DOCUMENT EXCERPT:
********

I hear Burger King pays $8.00 an hour.
Being a night stocker at Lowe's pays $11.00 an hour starting.
Ups pays even better for seasonal help. Christmas is coming.


----------



## Agent99 (Nov 4, 2015)

Charlie Schwartz said:


> And Uber had sent me an email that being under 4.5 at 50 trips can get me deactivated.
> 
> I'm learning, I'm learning... I'm new to the app, new to the business, new to the city, new and strange car, and I don't even have much driving experience. But I've learned so much over the past few days! I feel sure that even if Uber deactivates me, if they just give me one more week of experience I can start with Lyft and easily maintain a 4.6 rating.
> 
> Are they serious about this 50 trip thing? And is it really that hard to be reactivated once you're deactivated?


You need to be more picky on the quality of trip requests you accept. Refuse all Uberpool rides and passengers with a low rating.


----------



## Charlie Schwartz (Aug 17, 2016)

its mostly my fault here... i couldnt figure out how to adjust the seats... forgot to unlock doors b4 pax arrived... made wrong turns (no more waze for me!)... etc. i pretty much know when im going to receive a bad rating


----------



## Charlie Schwartz (Aug 17, 2016)

ive had an entirely positive experience so far with pool pax, btw. curious whether anyone else the same


----------



## Agent99 (Nov 4, 2015)

********

MATERIAL SUPPLIED:
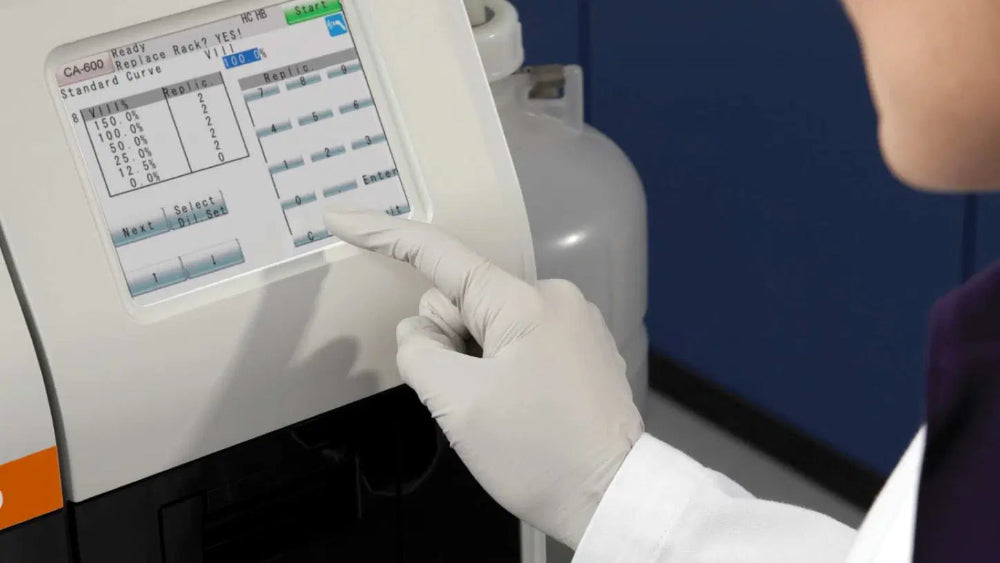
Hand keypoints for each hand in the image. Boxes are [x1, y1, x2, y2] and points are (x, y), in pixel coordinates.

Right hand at [325, 210, 643, 548]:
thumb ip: (418, 351)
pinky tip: (524, 406)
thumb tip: (421, 332)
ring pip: (487, 325)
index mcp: (522, 302)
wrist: (611, 498)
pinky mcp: (581, 345)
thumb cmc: (542, 456)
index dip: (382, 234)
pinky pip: (517, 340)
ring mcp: (573, 320)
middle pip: (461, 301)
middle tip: (475, 399)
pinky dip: (503, 368)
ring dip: (477, 362)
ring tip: (507, 409)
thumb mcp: (455, 404)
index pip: (437, 255)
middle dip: (451, 344)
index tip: (341, 219)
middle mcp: (554, 297)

********

TASK TO CARRY OUT: From the forum thread, extract the passage between "I hear Burger" and "Christmas is coming.", inclusive. The entries are drawn from a separate source and are unrelated to the forum thread.

SOLUTION FOR THIS TASK:
I hear Burger King pays $8.00 an hour.
Being a night stocker at Lowe's pays $11.00 an hour starting.
Ups pays even better for seasonal help. Christmas is coming.